His perch more precarious
with each year

In old age I am living in deep time,
unable to pick up a rock without thinking about
the many aeons it has seen; its history
held wordless and yet present in my hand.

I have lived many lives,
the poet said, and so have I,
each one lasting about a decade,
give or take, me emerging, heart-scalded
but wiser, at the end, ready to plunge into
the next adventure, the next decade
of becoming.

Deep time is speeding up now,
as we struggle to awaken to all the species
who are flickering and dying, fail to grasp
the enormity of the melting taiga,
the tilting of the earth on its axis
at the poles, sorrow on the faces
of the indigenous people of the north,
who say the sun has moved its position
on the horizon.

In deep time, I fear it is too late for hope,
yet still I try. I speak to Tofino Council
about the folly of clearcutting the village's
only old growth forest to make way
for housing, for humans, for us,
explaining the connection between
the trees breathing in and out,
as our own chests rise and fall.
It should be so simple
to understand. But dollar signs
and political pressure flickers
in their eyes. The wild things
will lose another home.

Sigh. In old age, I am living in
deep time, knowing too much to
ever take for granted any single thing;
resigned, as earth cries out 
in her many voices, wondering
why so few of us can hear.

The line "I have lived many lives" is from the line "I had many lives" in "Formaggio" by Louise Gluck. For Brendan's challenge at earthweal: Deep Time.


  1. Time...really something to ponder.

    Here we are raising houses up high so they don't flood, since they are built on an old wetland. Folly indeed!

  2. I wonder too... maybe the best we can do is to save as much as we can be keeping a garden-forest larger than we need.

  3. "Deep time is speeding up now"
    Yes, there is that feeling lately of acceleration, be it climate change, the virus or unrest. JIM

  4. I also wonder why so few people can hear. It is so sad and also frightening. This reads as a disturbing wake-up call for me:
    'the indigenous people of the north,
    who say the sun has moved its position
    on the horizon.'

  5. Ingrid, the weight of melting ice has tilted the earth on its axis a little. This was predicted by scientists and will worsen as more ice melts (which will also cause rising sea levels along all the coasts.) The northern elders have seen this in the sun's slightly different position on the horizon. Very alarming to me, too.

  6. Yes, I think I'm living in deep time too. Mind you, as an astronomer, I have always swum in that sea.....

  7. I fear only the rocks will endure ~

  8. The common thought is that time speeds as we age; but for one whose poetry is so rooted in earth rhythms, that speed translates to the growth of deep time in one's registers. If anything, speedy human time becomes more offensive to the deep time heart. Throwing everything so fast away. I see the cost in saying this, but it is so important to do so -- so thanks - Brendan

  9. It sounds like living in 'deep time' can be both a blessing and a curse. A poem written by a wise woman. Smiles.

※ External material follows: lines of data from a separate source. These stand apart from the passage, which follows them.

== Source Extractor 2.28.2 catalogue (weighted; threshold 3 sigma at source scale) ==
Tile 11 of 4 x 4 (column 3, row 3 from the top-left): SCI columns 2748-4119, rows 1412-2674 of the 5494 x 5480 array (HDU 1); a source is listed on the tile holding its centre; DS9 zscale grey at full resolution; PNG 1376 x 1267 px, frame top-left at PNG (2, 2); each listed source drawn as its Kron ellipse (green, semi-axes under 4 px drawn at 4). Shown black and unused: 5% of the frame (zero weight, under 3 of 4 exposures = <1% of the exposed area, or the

  10. Sigh. I wish I had written this but I am so grateful that you scribe what my heart wants to say. I too live in deep time, and gradually, my hope is shrinking.

  11. Sherry,
    I read this last week. I was having problems posting on your site off my phone. Now on my desk top, I read it again. I liked how you took deep time and gave it some wisdom by sharing your long relationship with this world. Time does seem to have a faster pace, except for the lingering moments we take not knowing if we will have the opportunity again.